Those who lack a TV, radio, smart phone and mailbox are maybe the only people (blissfully) unaware that Pennsylvania has many competitive campaigns for elected office this year. Indeed, election day is next Tuesday, November 8th and campaign activity from US Senate to State House is full force across the Commonwealth.
Pennsylvania may very well decide the
make-up of the US Senate and even the US House of Representatives.
US Senate - The race between John Fetterman and Dr. Mehmet Oz for US Senate has arguably seen the most campaign activity, especially on the airwaves. This is because not only their respective campaigns, but also national parties and groups are pouring millions of dollars into PA to support, or more likely criticize, Fetterman or Oz since the majority of the Senate is in question. This race to replace retiring Republican Senator Pat Toomey is in a statistical dead heat so expect to hear more from the candidates and other stakeholders in the next few days. If you are a registered voter this likely includes texts, calls, mail, email and visits to your door by party officials. And, of course for all to see is the barrage of TV ads up to and including during the remaining World Series Games where ad time is apparently north of $150k for just one commercial!

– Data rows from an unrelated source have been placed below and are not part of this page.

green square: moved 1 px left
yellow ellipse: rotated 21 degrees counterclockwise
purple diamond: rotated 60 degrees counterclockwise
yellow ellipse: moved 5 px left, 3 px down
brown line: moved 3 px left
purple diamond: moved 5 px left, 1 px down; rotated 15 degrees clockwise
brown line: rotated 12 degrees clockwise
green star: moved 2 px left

US House – The Democrat majority of the United States House of Representatives may also change in this midterm election. Unfortunately, Pennsylvania saw the loss of one congressional seat due to the Census from 18 to 17 seats. Out of those 17 there are at least two competitive seats within Pennsylvania.
First, is Democrat incumbent Congressman Matt Cartwright who is being challenged by Republican Jim Bognet in the northwestern part of the state for the 8th Congressional District (CD). Next, Congresswoman Susan Wild, another incumbent Democrat, is facing a serious challenge from Republican Lisa Scheller in the 7th CD roughly comprised of the Lehigh Valley. Both of these races have also attracted national attention and funds and if you live within the same media markets you have almost definitely seen their campaign commercials even if you do not live within those actual districts.

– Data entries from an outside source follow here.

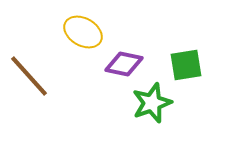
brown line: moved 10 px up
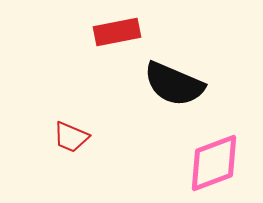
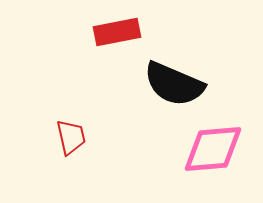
red trapezoid: rotated 126 degrees counterclockwise
pink diamond: moved 1 px left, 14 px up; rotated 16 degrees clockwise
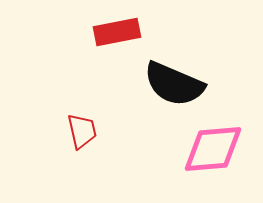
red trapezoid: moved 11 px right, 6 px up
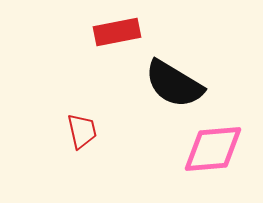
black semicircle: rotated 8 degrees clockwise
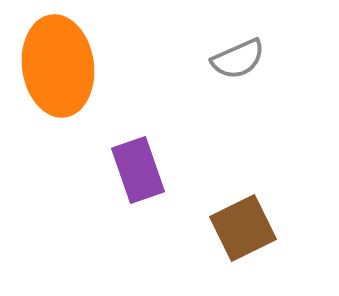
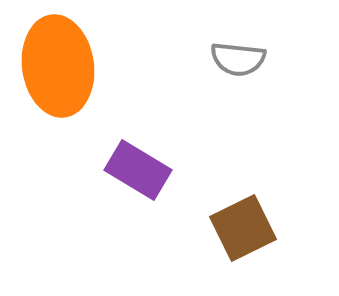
gray semicircle: rotated 30 degrees clockwise
purple rectangle: rotated 40 degrees counterclockwise
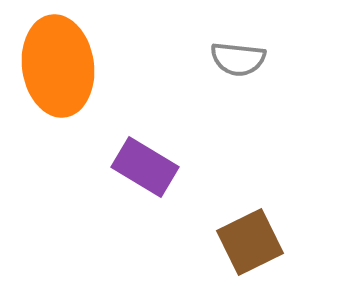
purple rectangle: moved 7 px right, 3 px up
brown square: moved 7 px right, 14 px down
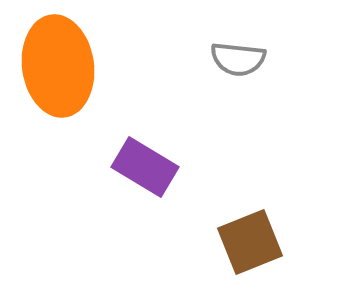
brown square: rotated 4 degrees clockwise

While PA voters may have the chance to decide the make-up of Congress due to the aforementioned campaigns, the direction of the state is also in the hands of PA Voters with races for Governor and the state’s General Assembly.
PA Governor – Pennsylvania only allows Governors to serve for two terms leading to an election to replace outgoing Governor Tom Wolf. By all accounts, Attorney General Josh Shapiro, the Democrat nominee, has a commanding lead over the Republican candidate, State Senator Doug Mastriano. This race is obviously of importance within the boundaries of the Commonwealth but has also attracted national funds with Shapiro setting records on fundraising. This has given him the ability to outspend Mastriano almost 8 to 1.
As with the US Congress and President, the relationship (or often the lack thereof) between the new Governor and PA Legislature will determine many items, including the mandated annual state budget, in the next Legislative Session. Due to this, the elections of PA Senators and House members are also crucial with most of them on the ballot next Tuesday.
PA Senate -Twenty-five, or half of the PA Senate districts, are up for election this year. Currently, the Republicans hold a 29-seat majority which includes Independent Senator John Yudichak who caucuses with the Republicans. However, Sen Yudichak decided not to run for re-election along with 4 other Republicans. Another Republican Senator lost in the Primary election creating 6 “open seat” campaigns that the Republicans now have to defend. Five of those are potentially competitive.
However, at least one, arguably two, Democrat incumbents are vulnerable with their own re-elections.
That leads to potentially seven seats in question. If Democrats win every one of these, they will have a slim majority going into next year, but this is unexpected and instead it is more likely that a similar make up in the Senate remains with each party seeing similar gains and losses.
However, while the Republicans may still hold the majority for the next Legislative Session, there will definitely be leadership changes in their Caucus. President Pro Tempore Jake Corman, Caucus Chair Bob Mensch and Policy Chair Mario Scavello did not seek re-election and Pat Browne, the Appropriations Committee Chair, which is considered a leadership position, lost in the primary.
PA House – Each of the 203 House Districts are up for election due to two-year terms. Out of those 203 there are at least 12 vulnerable Republican incumbents and 2 endangered incumbent Democrats. In addition, there are 46 open seats where members decided not to run, lost their primaries or are running for different offices. Republicans are defending 31 of those open seats, with potentially 8 of them being competitive. Out of the 15 open seats the Democrats are defending, three are potentially competitive.
Thus, hypothetically 20 seats could go from Republican to Democrat, while only 5 could go from Democrat to Republican. If so, the House could become a 107 to 96 majority for the Democrats. However, that is also unlikely and in this intense political environment it is close to impossible to clearly determine the outcomes on each House campaign. Indeed, there will likely be surprises across the state where “safe” members are defeated and competitive seats are blow outs.
Regardless of who obtains a majority, the House will see at least 25% of the body overturn due to retirements and lost primaries. This includes 13 current Committee chairs!
All elections have consequences, and for Pennsylvania voters there are opportunities to decide the direction of not only the state but arguable the country.